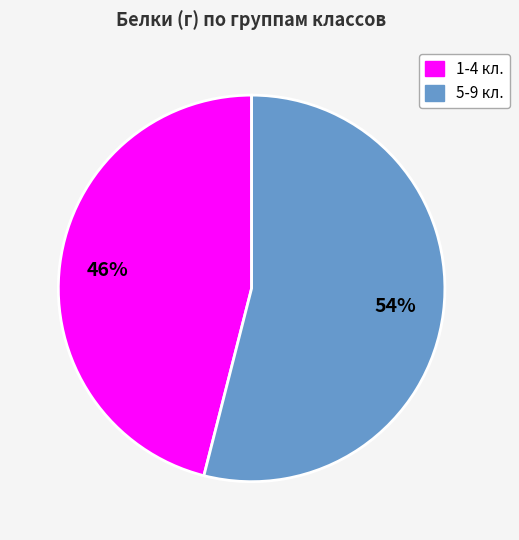

Combined, do 5-9 кл. and 1-4 кл. account for over 50%?

Yes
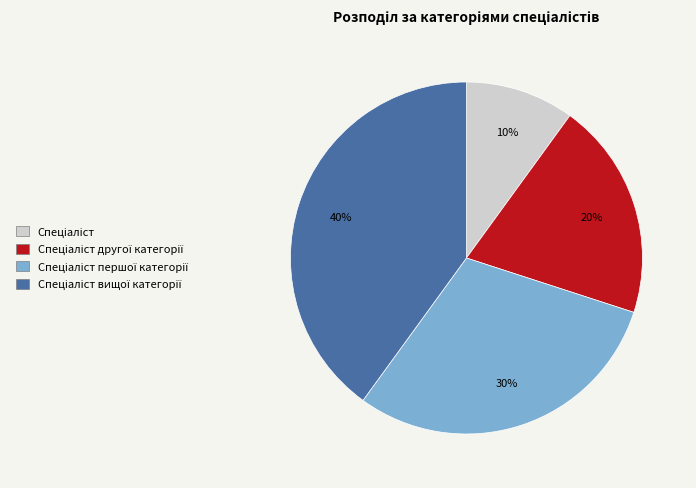

To the nearest percent, what is the difference between the largest and smallest slice percentages?

30%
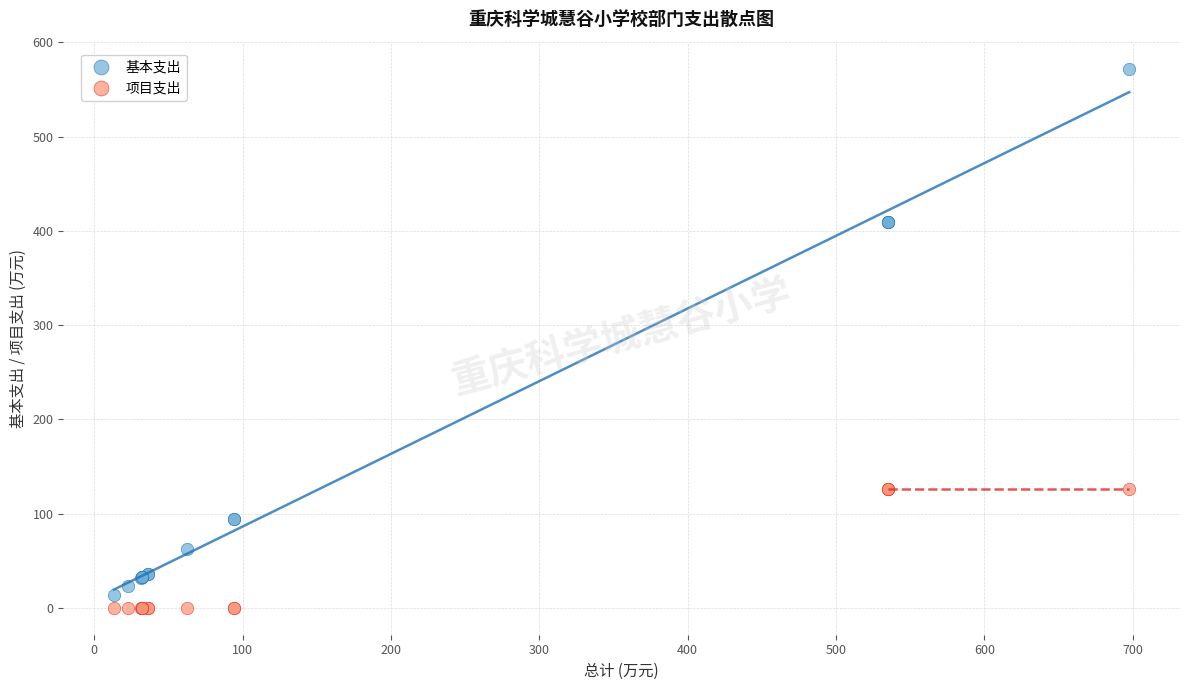

Which series contains the highest Y value?

基本支出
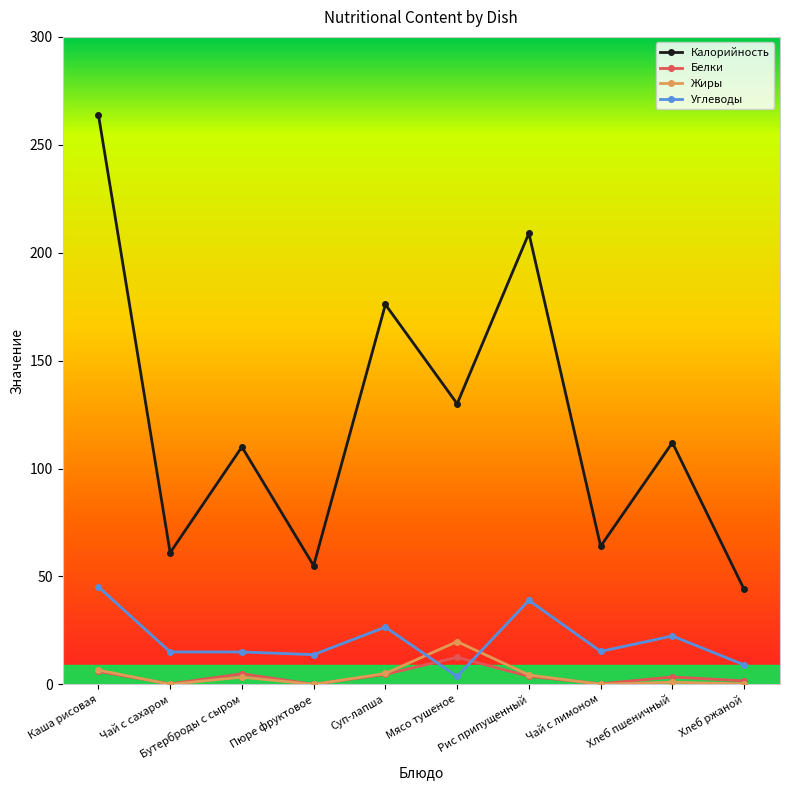

Which series has the largest total across all categories?

Калорийность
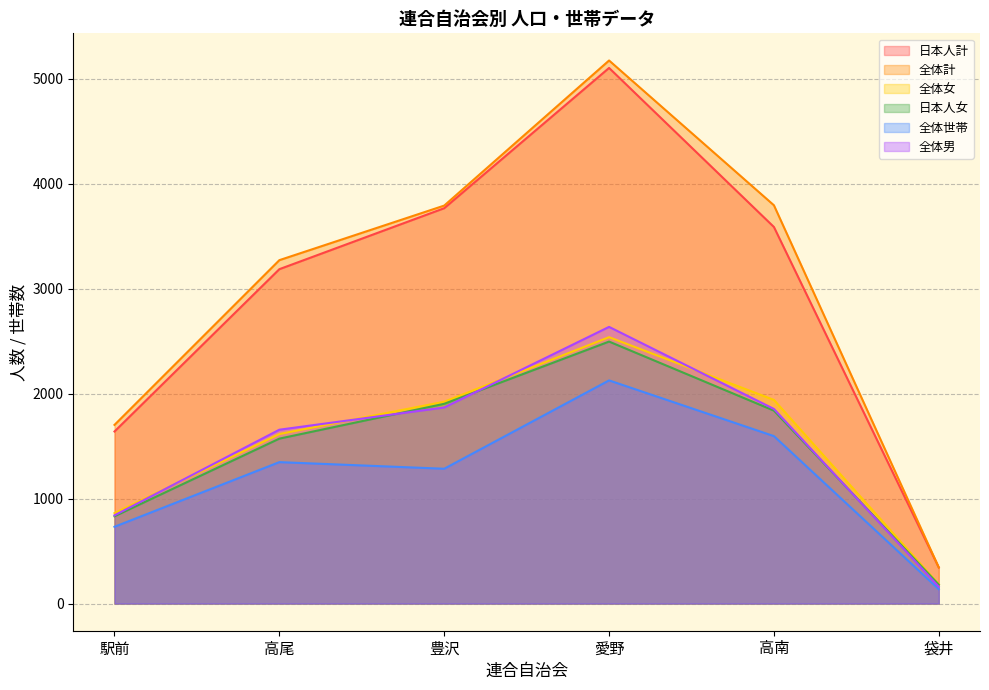

The value of 全体計 at 高南 is 6454. True or false?

False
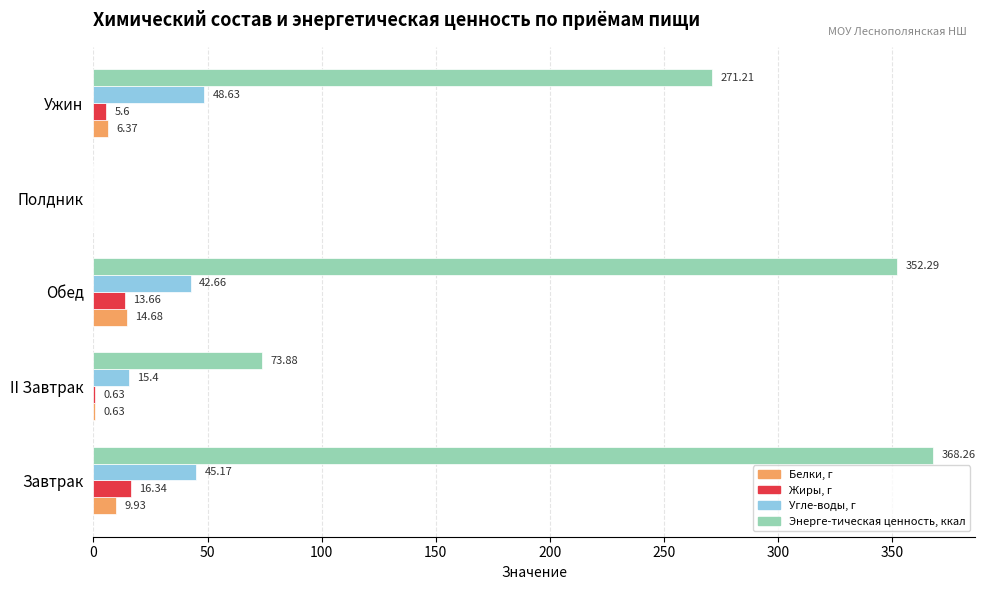

Which series changed the most between Полдник and Ужин?

Энерге-тическая ценность, ккал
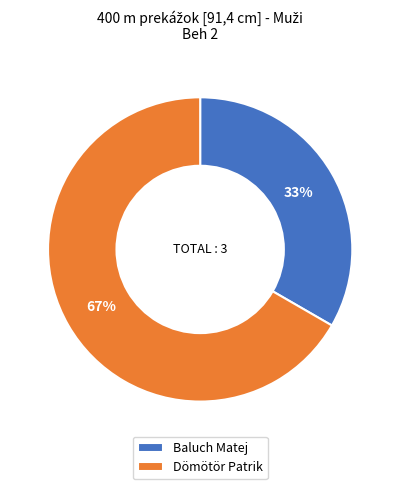

How many segments does this pie chart have?

2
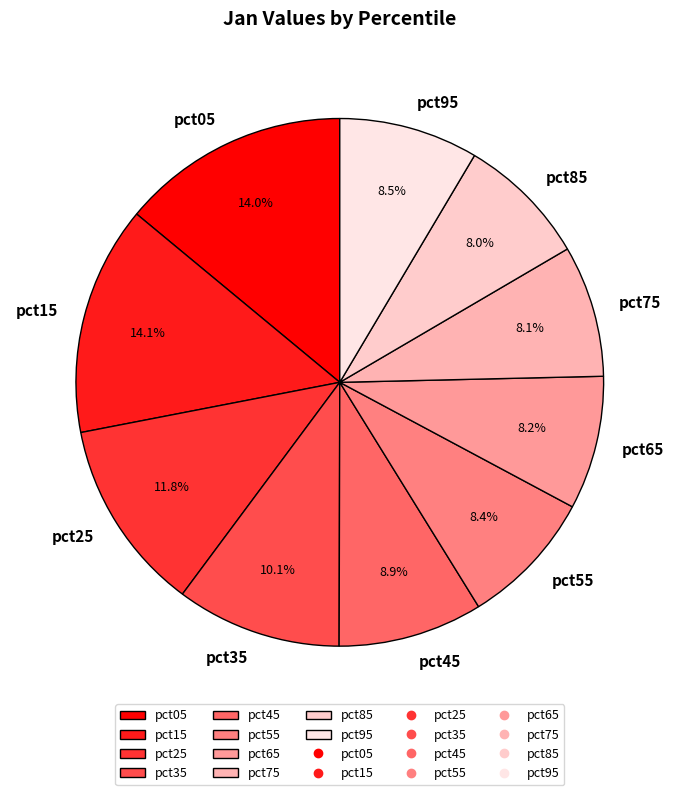

Does pct05 account for over 50% of the chart?

No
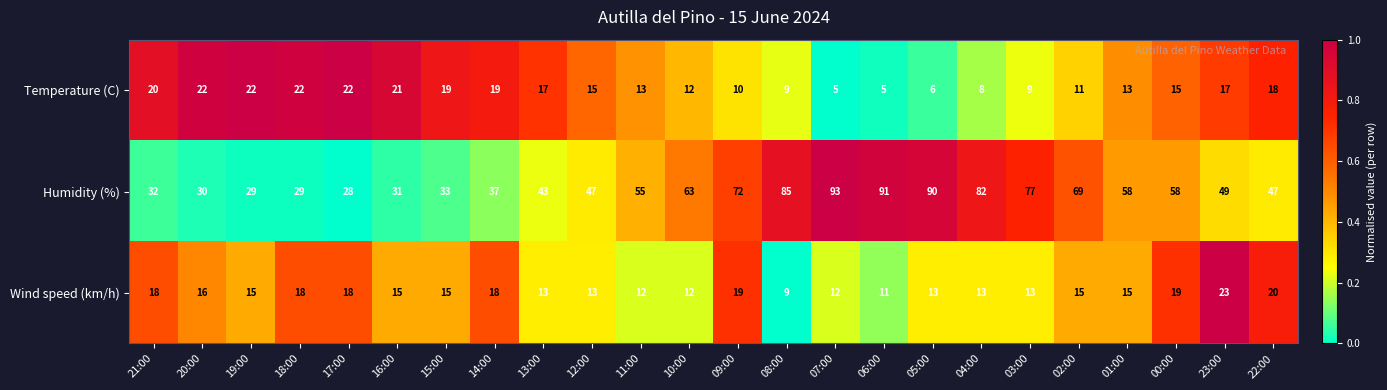

Where does the Wind speed (km/h) series first go above 15?

21:00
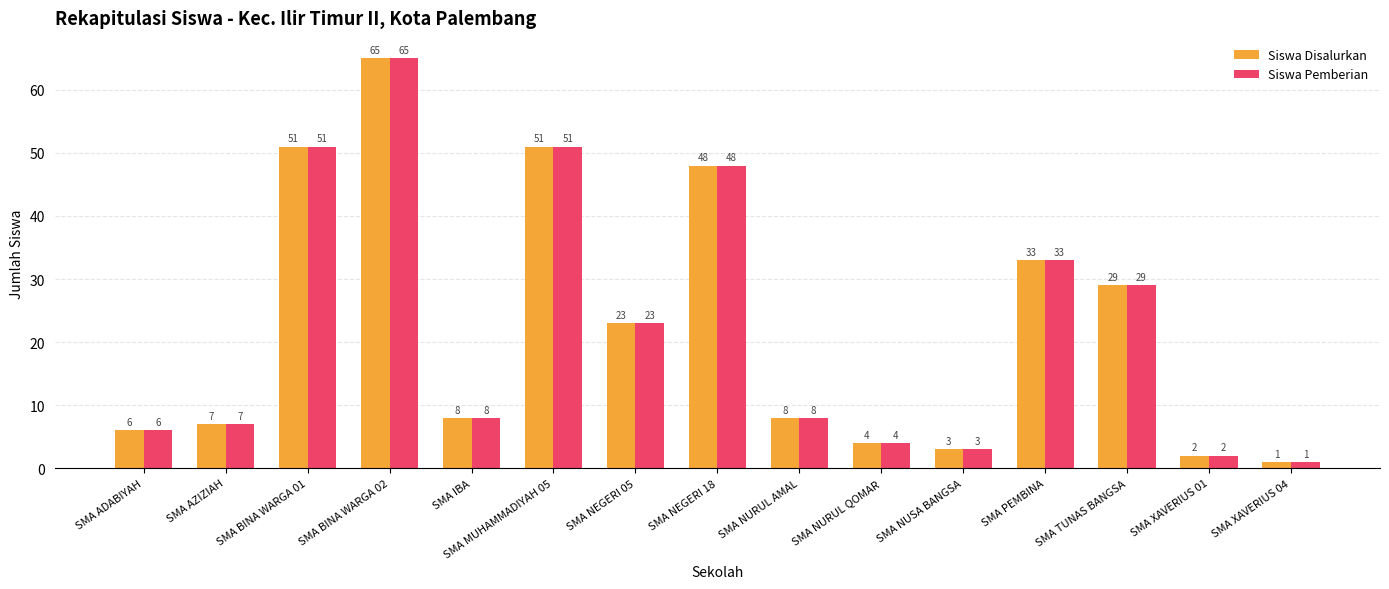

What position from the right is SMA XAVERIUS 01?

2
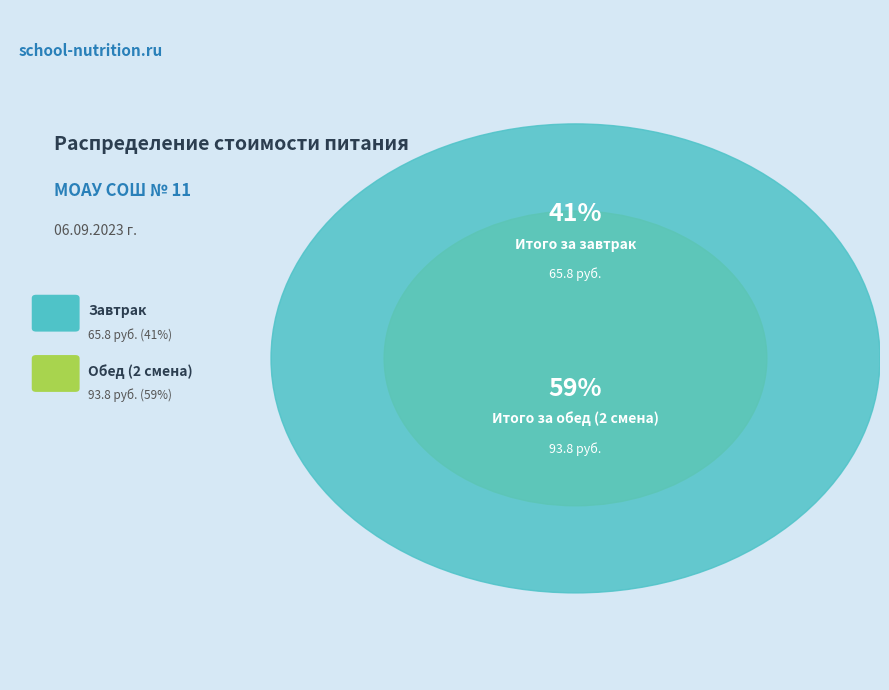

Does Итого за завтрак represent more than half of the total?

No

• _PROBLEM TO WORK ON_: Please copy the lines above word for word, leaving out the pictures.

• _YOUR RESPONSE_:
Combined, do 5-9 кл. and 1-4 кл. account for over 50%?

Yes

To the nearest percent, what is the difference between the largest and smallest slice percentages?

30%

Which series contains the highest Y value?

基本支出

Which series has the largest total across all categories?

Калорийность

The value of 全体計 at 高南 is 6454. True or false?

False

Which series changed the most between Полдник and Ужин?

Энерге-тическая ценность, ккал

How many segments does this pie chart have?

2

Does pct05 account for over 50% of the chart?

No

Where does the Wind speed (km/h) series first go above 15?

21:00

What position from the right is SMA XAVERIUS 01?

2

Does Итого за завтрак represent more than half of the total?

No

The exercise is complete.